┌─ Extracted material

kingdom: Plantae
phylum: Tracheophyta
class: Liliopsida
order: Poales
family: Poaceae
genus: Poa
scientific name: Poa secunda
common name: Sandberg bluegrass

└─
┌─ Extracted material

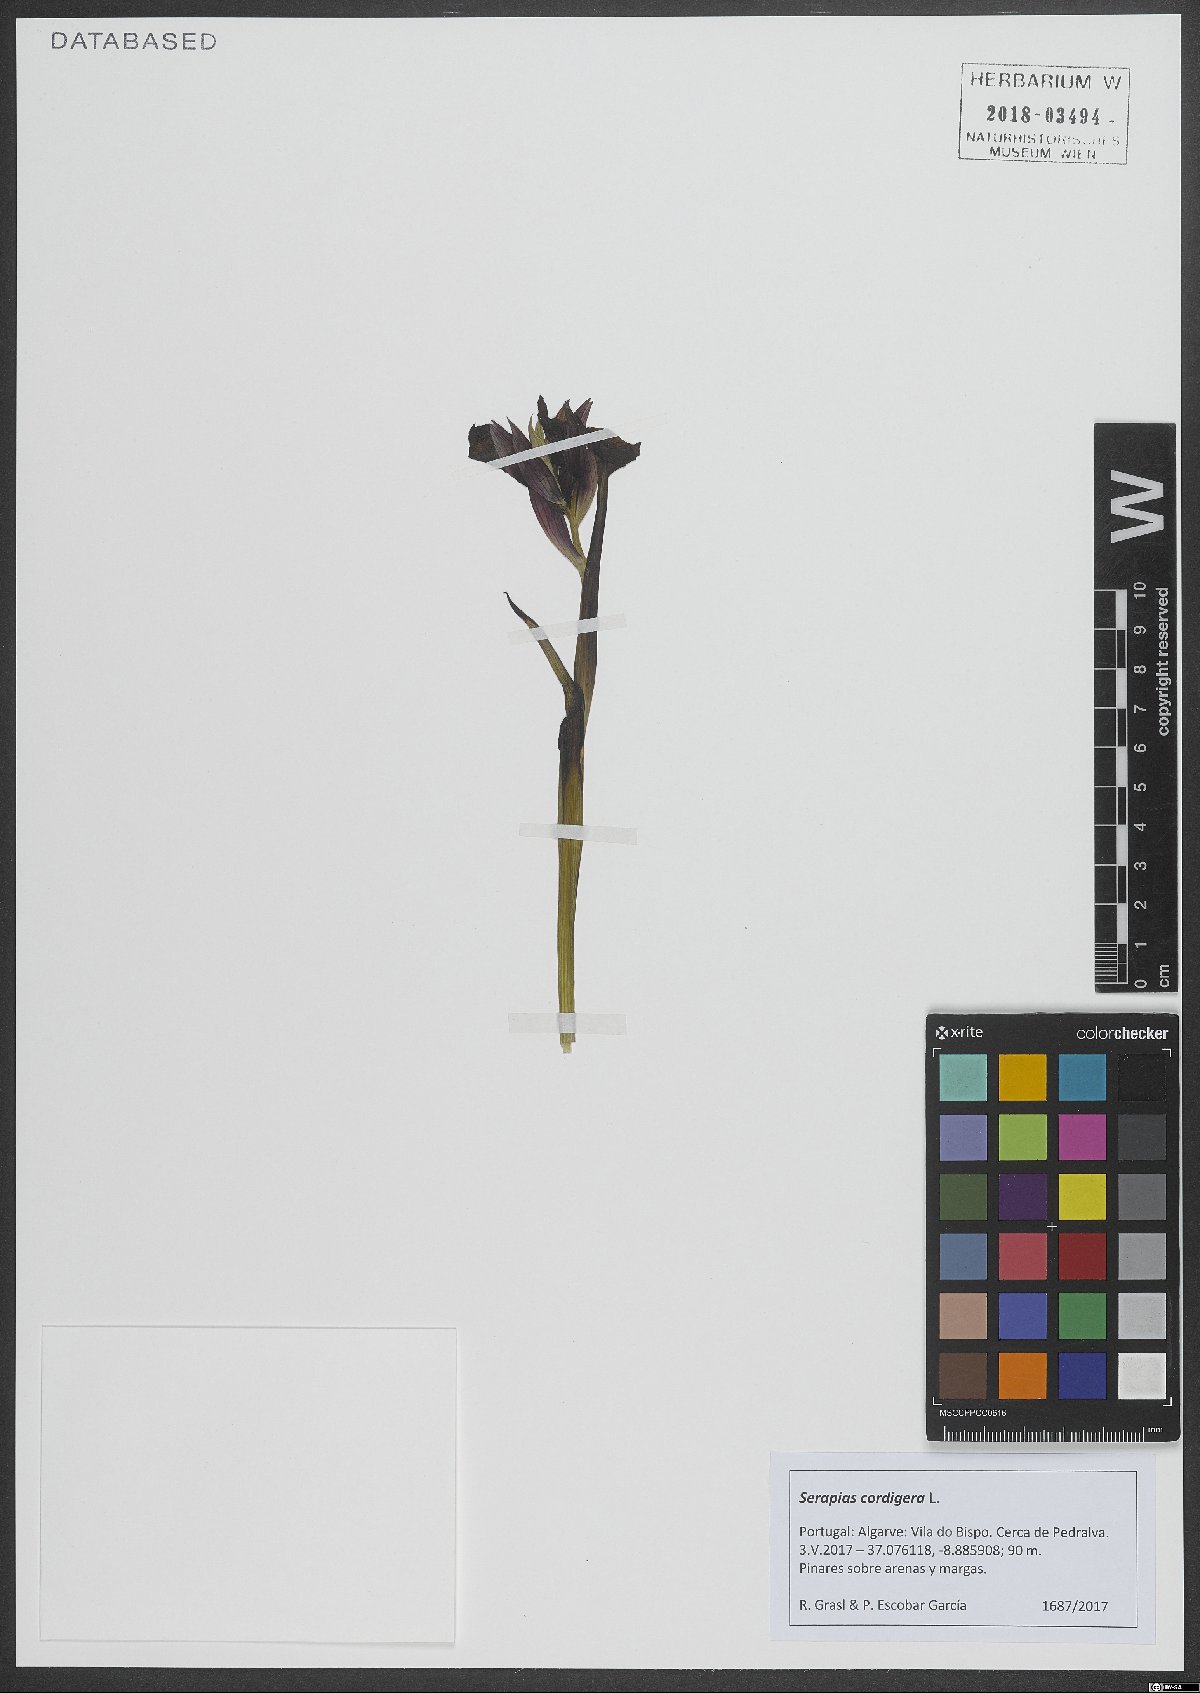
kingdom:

└─

» Exercise aim
Turn the item lines above, starting at the line that contains "kingdom: Plantae" and ending at the line that contains "scientific name: Poa secunda", into a numbered list with any blank lines left out.

» Completed exercise
1. kingdom: Plantae
2. phylum: Tracheophyta
3. class: Liliopsida
4. order: Poales
5. family: Poaceae
6. genus: Poa
7. scientific name: Poa secunda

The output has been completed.